### DATASET CONTENT
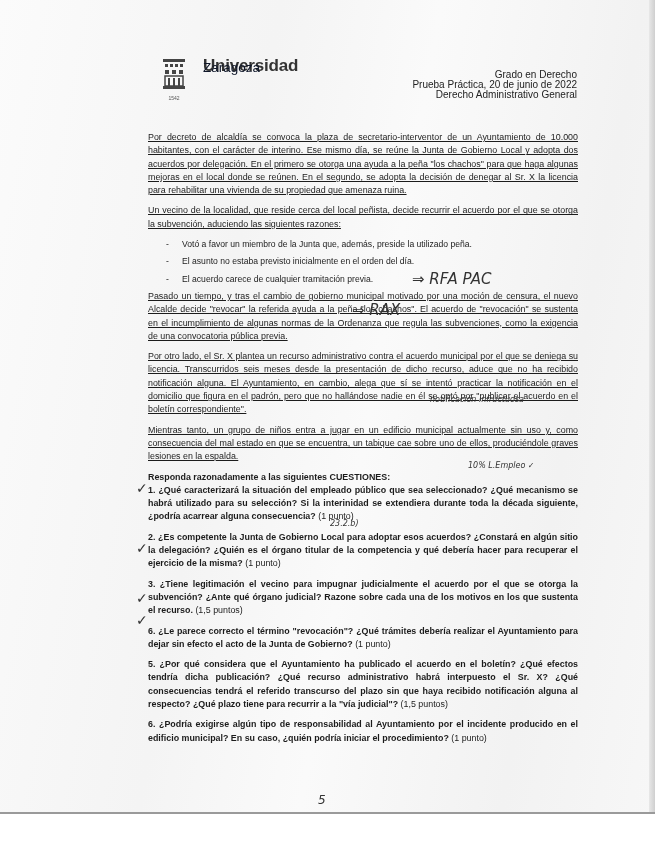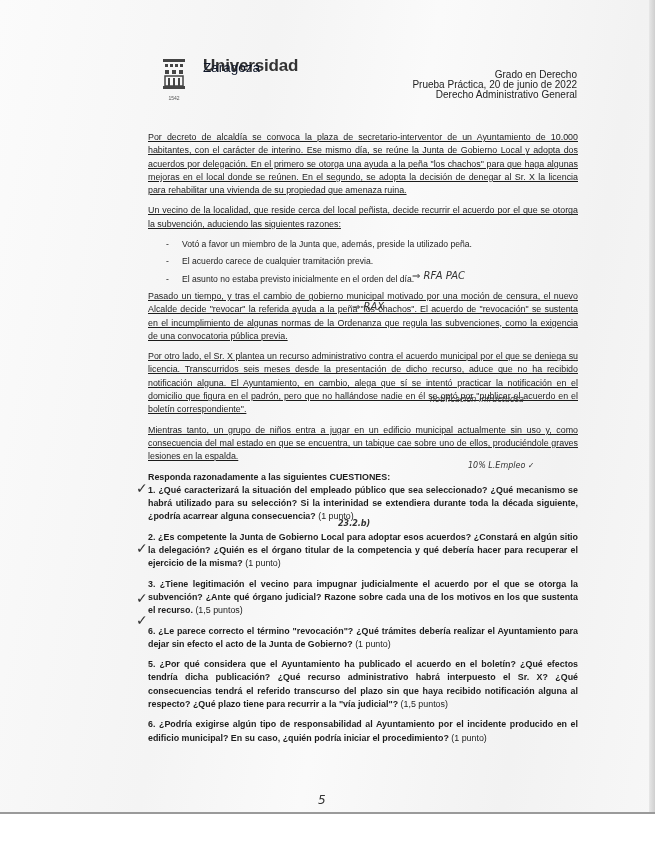--- a/index.html
+++ b/index.html
@@ -77,8 +77,8 @@
   <p>Un vecino de la localidad, que reside cerca del local peñista, decide recurrir el acuerdo por el que se otorga la subvención, aduciendo las siguientes razones:</p>
   <ul class="bullets">
     <li>Votó a favor un miembro de la Junta que, además, preside la utilizado peña.</li>
+    <li>El asunto no estaba previsto inicialmente en el orden del día.</li>
     <li>El acuerdo carece de cualquier tramitación previa.</li>
-    <li>El asunto no estaba previsto inicialmente en el orden del día.</li>
   </ul>
   <p>Pasado un tiempo, y tras el cambio de gobierno municipal motivado por una moción de censura, el nuevo Alcalde decide "revocar" la referida ayuda a la peña "los chachos". El acuerdo de "revocación" se sustenta en el incumplimiento de algunas normas de la Ordenanza que regula las subvenciones, como la exigencia de una convocatoria pública previa.</p>
   <p>Por otro lado, el Sr. X plantea un recurso administrativo contra el acuerdo municipal por el que se deniega su licencia. Transcurridos seis meses desde la presentación de dicho recurso, aduce que no ha recibido notificación alguna. El Ayuntamiento, en cambio, alega que sí se intentó practicar la notificación en el domicilio que figura en el padrón, pero que no hallándose nadie en él se optó por "publicar el acuerdo en el boletín correspondiente".</p>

### WHAT TO DO
Word for word, reproduce the material above and omit each image.

### RESULT
--- a/index.html
+++ b/index.html
@@ -77,8 +77,8 @@
   <p>Un vecino de la localidad, que reside cerca del local peñista, decide recurrir el acuerdo por el que se otorga la subvención, aduciendo las siguientes razones:</p>
   <ul class="bullets">
     <li>Votó a favor un miembro de la Junta que, además, preside la utilizado peña.</li>
+    <li>El asunto no estaba previsto inicialmente en el orden del día.</li>
     <li>El acuerdo carece de cualquier tramitación previa.</li>
-    <li>El asunto no estaba previsto inicialmente en el orden del día.</li>
   </ul>
   <p>Pasado un tiempo, y tras el cambio de gobierno municipal motivado por una moción de censura, el nuevo Alcalde decide "revocar" la referida ayuda a la peña "los chachos". El acuerdo de "revocación" se sustenta en el incumplimiento de algunas normas de la Ordenanza que regula las subvenciones, como la exigencia de una convocatoria pública previa.</p>
   <p>Por otro lado, el Sr. X plantea un recurso administrativo contra el acuerdo municipal por el que se deniega su licencia. Transcurridos seis meses desde la presentación de dicho recurso, aduce que no ha recibido notificación alguna. El Ayuntamiento, en cambio, alega que sí se intentó practicar la notificación en el domicilio que figura en el padrón, pero que no hallándose nadie en él se optó por "publicar el acuerdo en el boletín correspondiente".</p>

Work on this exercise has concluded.